The Treasury successfully placed EUR 4.94 billion of 12-month and 18-month bills versus the EUR 4.25 billion maximum target set for the sale.
The agency placed EUR 3.4 billion of 12-month bills at an average yield of 4.050 percent, down from 5.022 percent in the previous auction held on November 15. Demand was 3.14 times the amount on offer, up from 2.1 in the previous sale. The auction attracted bids for EUR 10.824 billion.
The yield on the 18-month paper fell to 4.226 percent from 5.159 percent in the November auction. The Treasury sold EUR 1.498 billion of the bills versus the bid amount of EUR 7.452 billion. The bid-to-cover ratio was 4.97, down from 5.96 in the previous sale.
The news of some respite for Spain came as the country's Parliament held its first session today following the November 20 landslide victory of the People's Party led by Mariano Rajoy.
Yesterday, Italy successfully placed EUR 7 billion of 12-month treasury bills in an auction at lower cost after the government approved an extensive budget plan last week.
Meanwhile, Greece had to pay a higher rate for its short-term debt. The debt-laden country, which tapped markets after Spain, raised EUR 1.625 billion from a sale of its 6-month treasury bills. The yield rose to 4.95 percent from 4.89 percent in a November 8 auction. The bid-to-cover ratio, however, improved to 2.93 from 2.91.
A mission of the troika, which consists of the European Commission, the European Central Bank and the International Monetary Fund, started a visit to Athens yesterday. Troika officials are holding talks with Greek authorities regarding the second bailout deal.
The Greek Finance Ministry reported today that the country's budget deficit widened 5 percent in the January to November period to EUR 20.5 billion. The 2012 budget plan, approved last week, aims to cut the budget deficit to 9 percent this year.
Elsewhere today, Belgium raised short-term funds at lower cost. The debt agency sold EUR 1.101 from the sale of two types of treasury certificates. It was the final sale of the year.
The yield on the 3-month Belgian treasury certificates plunged to 0.78 percent in the latest sale from 2.185 percent in a auction held on November 29. The agency sold 12-month debt at a yield of 2.167 percent, which was less than 3.396 percent in a November 15 sale.
Demand was strong for the 3-month Belgian debt at 8.59 times, up from 5.61 in the previous auction.
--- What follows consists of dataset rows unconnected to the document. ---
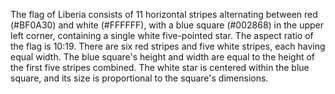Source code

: The flag of Liberia consists of 11 horizontal stripes alternating between red (#BF0A30) and white (#FFFFFF), with a blue square (#002868) in the upper left corner, containing a single white five-pointed star. The aspect ratio of the flag is 10:19. There are six red stripes and five white stripes, each having equal width. The blue square's height and width are equal to the height of the first five stripes combined. The white star is centered within the blue square, and its size is proportional to the square's dimensions.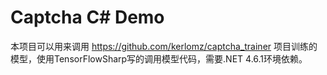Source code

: # Captcha C# Demo

本项目可以用来调用 https://github.com/kerlomz/captcha_trainer 项目训练的模型，使用TensorFlowSharp写的调用模型代码，需要.NET 4.6.1环境依赖。
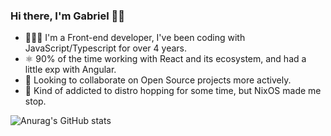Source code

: ### Hi there, I'm Gabriel 👋🏻
 - 👨🏻‍💻 I'm a Front-end developer, I've been coding with JavaScript/Typescript for over 4 years.
 - ⚛️  90% of the time working with React and its ecosystem, and had a little exp with Angular.
 - 🔭 Looking to collaborate on Open Source projects more actively.
 - 🦗 Kind of addicted to distro hopping for some time, but NixOS made me stop.


<!--
**c0sta/c0sta** is a ✨ _special_ ✨ repository because its `README.md` (this file) appears on your GitHub profile.

Here are some ideas to get you started:

- 🔭 I’m currently working on ...
- 🌱 I’m currently learning ...
- 👯 I’m looking to collaborate on ...
- 🤔 I’m looking for help with ...
- 💬 Ask me about ...
- 📫 How to reach me: ...
- 😄 Pronouns: ...
- ⚡ Fun fact: ...
-->

![Anurag's GitHub stats](https://github-readme-stats.vercel.app/api?username=c0sta&show_icons=true&theme=tokyonight&hide_border=true)
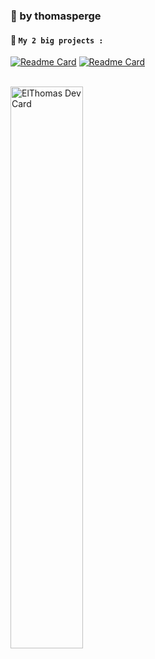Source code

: ### **🖤 by thomasperge**

#### **📜 ``My 2 big projects :``**<br>
[![Readme Card](https://github-readme-stats.vercel.app/api/pin/?username=Thomasperge&repo=GoodFarm&show_owner=true&theme=dark)](https://github.com/thomasperge/GoodFarm)
[![Readme Card](https://github-readme-stats.vercel.app/api/pin/?username=Thomasperge&repo=CryptoCurrency-Desktop-apps&show_owner=true&theme=dark)](https://github.com/thomasperge/CryptoCurrency-Desktop-apps)

<br>

<img src="https://api.daily.dev/devcards/788a1841892f4fd7a87b6b8e29a83cc3.png?r=wup" width="48%" alt="ElThomas Dev Card"/>

<br>
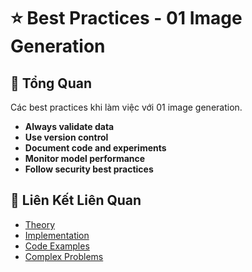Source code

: # ⭐ Best Practices - 01 Image Generation

## 🎯 Tổng Quan

Các best practices khi làm việc với 01 image generation.

- **Always validate data**
- **Use version control**
- **Document code and experiments**
- **Monitor model performance**
- **Follow security best practices**

## 🔗 Liên Kết Liên Quan

- [Theory](./THEORY_01_image_generation.md)
- [Implementation](./IMPLEMENTATION_01_image_generation.md)
- [Code Examples](./CODE_EXAMPLES_01_image_generation.md)
- [Complex Problems](./COMPLEX_PROBLEMS.md)
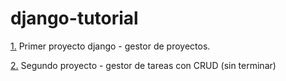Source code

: # django-tutorial
[1.](https://github.com/DefFoxPy/django-tutorial/tree/main/gestor_proyectos_simple) Primer proyecto django - gestor de proyectos.

[2.](https://github.com/DefFoxPy/django-tutorial/tree/main/django_CRUD) Segundo proyecto - gestor de tareas con CRUD (sin terminar)
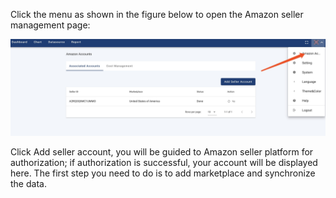 Click the menu as shown in the figure below to open the Amazon seller management page:

![bind_account](bind_account.jpg)

Click Add seller account, you will be guided to Amazon seller platform for authorization; if authorization is successful, your account will be displayed here. The first step you need to do is to add marketplace and synchronize the data.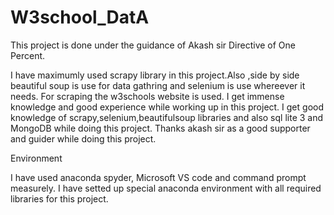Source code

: # W3school_DatA
This project is done under the guidance of Akash sir Directive of One Percent.

I have maximumly used scrapy library in this project.Also ,side by side beautiful soup is use for data gathring and selenium is use whereever it needs.
For scraping the w3schools website is used.
I get immense knowledge and good experience while working up in this project.
I get good knowledge of scrapy,selenium,beautifulsoup libraries and also sql lite 3 and MongoDB while doing this project.
Thanks akash sir as a good supporter and guider while doing this project.



Environment

I have used anaconda spyder, Microsoft VS code and command prompt measurely.
I have setted up special anaconda environment with all required libraries for this project.
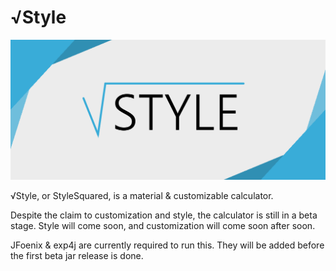 # √Style

![logo](https://raw.githubusercontent.com/Draylar/StyleSquared/master/GitHub/images/styleSquared.png)

√Style, or StyleSquared, is a material & customizable calculator.

Despite the claim to customization and style, the calculator is still in a beta stage. 
Style will come soon, and customization will come soon after soon.

JFoenix & exp4j are currently required to run this. They will be added before the first beta jar release is done.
The cover ratio for the one-year debt was 2.21 percent, up from 1.64 percent.
Last week, a new coalition government led by socialist Elio Di Rupo was sworn into office, ending a long political crisis that had left the country without an elected administration for 540 days. The country's major political parties reached a deal on November 26 to agree the austerity budget, after rating agency Standard & Poor's cut the country's credit rating citing the political impasse.
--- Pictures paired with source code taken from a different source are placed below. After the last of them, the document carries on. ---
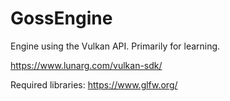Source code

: # GossEngine
Engine using the Vulkan API. Primarily for learning. 

https://www.lunarg.com/vulkan-sdk/

Required libraries: https://www.glfw.org/

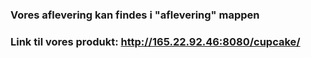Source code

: ### Vores aflevering kan findes i "aflevering" mappen
### Link til vores produkt: http://165.22.92.46:8080/cupcake/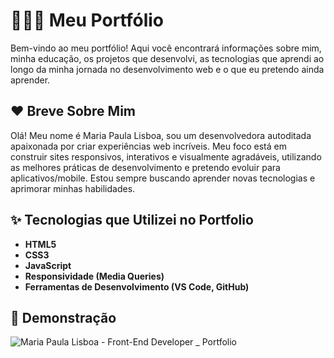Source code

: # 👩🏼‍💻 Meu Portfólio

Bem-vindo ao meu portfólio! Aqui você encontrará informações sobre mim, minha educação, os projetos que desenvolvi, as tecnologias que aprendi ao longo da minha jornada no desenvolvimento web e o que eu pretendo ainda aprender.

## ♥️ Breve Sobre Mim

Olá! Meu nome é Maria Paula Lisboa, sou um desenvolvedora autoditada apaixonada por criar experiências web incríveis. Meu foco está em construir sites responsivos, interativos e visualmente agradáveis, utilizando as melhores práticas de desenvolvimento e pretendo evoluir para aplicativos/mobile. Estou sempre buscando aprender novas tecnologias e aprimorar minhas habilidades.

## ✨ Tecnologias que Utilizei no Portfolio

- **HTML5**
- **CSS3**
- **JavaScript**
- **Responsividade (Media Queries)**
- **Ferramentas de Desenvolvimento (VS Code, GitHub)**


## 🎥 Demonstração
![Maria Paula Lisboa - Front-End Developer _ Portfolio](https://github.com/user-attachments/assets/e22453a1-a64c-4138-af83-f3566fa86c40)
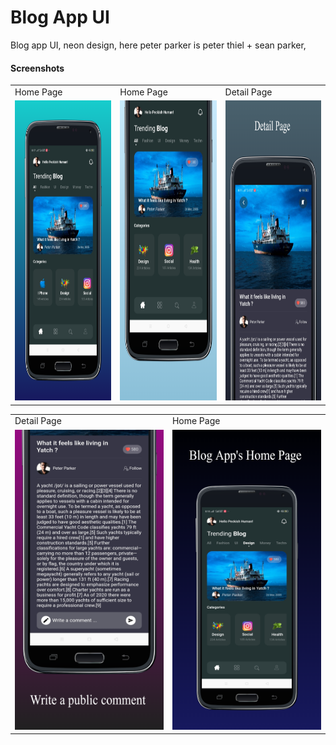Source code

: # Blog App UI

Blog app UI, neon design, here peter parker is peter thiel + sean parker,


#### Screenshots

<table>
  <tr>
    <td>Home Page</td>
    <td>Home Page</td>
    <td>Detail Page</td>
  </tr>
  <tr>
    <td><img src="screenshots/screen_1.png" width=270 height=480></td>
    <td><img src="screenshots/screen_4.png" width=270 height=480></td>
    <td><img src="screenshots/screen_2.png" width=270 height=480></td>
  </tr>
 </table>


<table>
  <tr>
    <td>Detail Page</td>
    <td>Home Page</td>
  </tr>
  <tr>
    <td><img src="screenshots/screen_3.png" width=270 height=480></td>
    <td><img src="screenshots/screen_5.png" width=270 height=480></td>
  </tr>
 </table>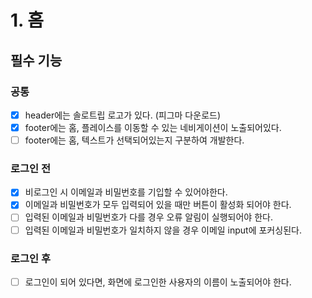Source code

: # 1. 홈

## 필수 기능

### 공통

- [x] header에는 솔로트립 로고가 있다. (피그마 다운로드)
- [x] footer에는 홈, 플레이스를 이동할 수 있는 네비게이션이 노출되어있다.
- [ ] footer에는 홈, 텍스트가 선택되어있는지 구분하여 개발한다.

### 로그인 전

- [x] 비로그인 시 이메일과 비밀번호를 기입할 수 있어야한다.
- [x] 이메일과 비밀번호가 모두 입력되어 있을 때만 버튼이 활성화 되어야 한다.
- [ ] 입력된 이메일과 비밀번호가 다를 경우 오류 알림이 실행되어야 한다.
- [ ] 입력된 이메일과 비밀번호가 일치하지 않을 경우 이메일 input에 포커싱된다.

### 로그인 후

- [ ] 로그인이 되어 있다면, 화면에 로그인한 사용자의 이름이 노출되어야 한다.
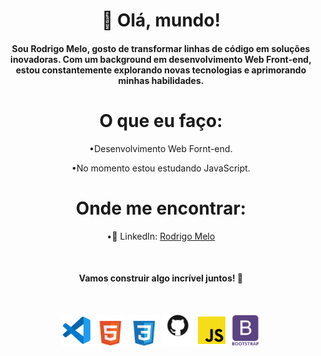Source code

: <h1 align="center">👋 Olá, mundo!</h1>

<div>
<h4 align="center" >Sou <strong>Rodrigo Melo</strong>, gosto de transformar linhas de código em soluções inovadoras. Com um background em desenvolvimento <strong>Web Front-end</strong>, estou constantemente explorando novas tecnologias e aprimorando minhas habilidades.</h4>
</div>
  
<div>
<h1 align="center"> O que eu faço: </h1>

<p align="center">&#x2022;Desenvolvimento Web Fornt-end.</p>
<p align="center">&#x2022;No momento estou estudando JavaScript.</p>
</div>

<div>
  <h1 align="center">Onde me encontrar:</h1>
  <p align="center">&#x2022;💼 LinkedIn: <a href="https://www.linkedin.com/in/rodrigo-melo-313a87142">Rodrigo Melo</a></p></div>

<br>

 <div align="center">
 <h4 align="center">Vamos construir algo incrível juntos! 🚀</h4>
 </div>
  
 </br>

<p align="center">
 <img src="https://github.com/Rodrigomelo220/Rodrigomelo220/blob/main/.github/images/Icons/vsCode.png" alt="VSCode" height="50"/>
 <img src="https://github.com/Rodrigomelo220/Rodrigomelo220/blob/main/.github/images/Icons/html5w.png" alt="HTML" height="50"/>
 <img src="https://github.com/Rodrigomelo220/Rodrigomelo220/blob/main/.github/images/Icons/cssw.png" alt="CSS" height="50"/>
 <img src="https://github.com/Rodrigomelo220/Rodrigomelo220/blob/main/.github/images/Icons/github2w.png" alt="Github" height="50"/>
 <img src="https://github.com/Rodrigomelo220/Rodrigomelo220/blob/main/.github/images/Icons/js.png" alt="Javascript" height="50"/>
 <img src="https://github.com/Rodrigomelo220/Rodrigomelo220/blob/main/.github/images/Icons/bootstrapw.png" alt="Bootstrap" height="50"/>
<!-- <img src="https://github.com/Rodrigomelo220/Rodrigomelo220/blob/main/.github/images/Icons/sublimeText.png" alt="Sublime" height="50"/> -->
 </p>
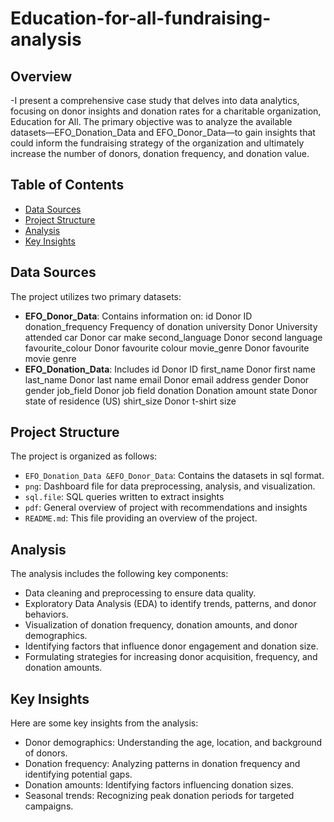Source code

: # Education-for-all-fundraising-analysis

## Overview
-I present a comprehensive case study that delves into data analytics, focusing on donor insights and donation rates for a charitable organization, Education for All. The primary objective was to analyze the available datasets—EFO_Donation_Data and EFO_Donor_Data—to gain insights that could inform the fundraising strategy of the organization and ultimately increase the number of donors, donation frequency, and donation value.

## Table of Contents
- [Data Sources](#data-sources)
- [Project Structure](#project-structure)
- [Analysis](#analysis)
- [Key Insights](#key-insights)

## Data Sources
The project utilizes two primary datasets:
- **EFO_Donor_Data**: Contains information on:
id Donor ID
donation_frequency Frequency of donation
university Donor University attended
car Donor car make
second_language Donor second language
favourite_colour Donor favourite colour
movie_genre Donor favourite movie genre
- **EFO_Donation_Data**: Includes
id Donor ID
first_name Donor first name
last_name Donor last name
email Donor email address
gender Donor gender
job_field Donor job field
donation Donation amount
state Donor state of residence (US)
shirt_size Donor t-shirt size

## Project Structure
The project is organized as follows:

- `EFO_Donation_Data &EFO_Donor_Data`: Contains the datasets in sql format.
- `png`: Dashboard file for data preprocessing, analysis, and visualization.
- `sql.file`: SQL queries written to extract insights
- `pdf`: General overview of project with recommendations and insights
- `README.md`: This file providing an overview of the project.

## Analysis
The analysis includes the following key components:

- Data cleaning and preprocessing to ensure data quality.
- Exploratory Data Analysis (EDA) to identify trends, patterns, and donor behaviors.
- Visualization of donation frequency, donation amounts, and donor demographics.
- Identifying factors that influence donor engagement and donation size.
- Formulating strategies for increasing donor acquisition, frequency, and donation amounts.

## Key Insights
Here are some key insights from the analysis:

- Donor demographics: Understanding the age, location, and background of donors.
- Donation frequency: Analyzing patterns in donation frequency and identifying potential gaps.
- Donation amounts: Identifying factors influencing donation sizes.
- Seasonal trends: Recognizing peak donation periods for targeted campaigns.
Also today, the Eurozone bailout fund held its first bill auction as part of its short-term funding programme. An auction of short-term bills by the European Financial Stability Facility (EFSF) saw strong demand and the facility raised more than EUR 6.2 billion. Over EUR 2 billion bids were non-competitive. The bid-to-cover ratio was 3.2.
The EFSF sold three-month bills of EUR 1.971 billion at a yield of 0.2222 percent. The maturity date is March 15, 2012. The auction was carried out by the German Finance Agency using the Bundesbank's EFSF bidding system.
Last Friday, the European Union agreed to establish a new "fiscal compact" to move towards a stronger economic union and budget discipline. But, the deal was rejected by the U.K., which was demanding protection for its financial sector.
The Friday EU summit also decided to boost the International Monetary Fund resources by EUR 200 billion to deal with the debt crisis. They also laid out a plan to accelerate the entry into force of the EUR 500 billion-European Stability Mechanism by July 2012.
Despite a series of summits, analysts say EU leaders are yet to find a concrete solution to the sovereign debt crisis. Today, Moody's Investors Service said that it intends to review the ratings of all EU sovereigns during the first quarter of 2012, citing a continued absence of decisive policy measures.
Ahead of the crucial EU summit last Friday, rating agency Standard and Poor's placed the ratings of 15 Eurozone nations, including Germany and France, under 'CreditWatch Negative'. Two days later, S&P placed the debt rating of the European Union under the 'CreditWatch' with negative.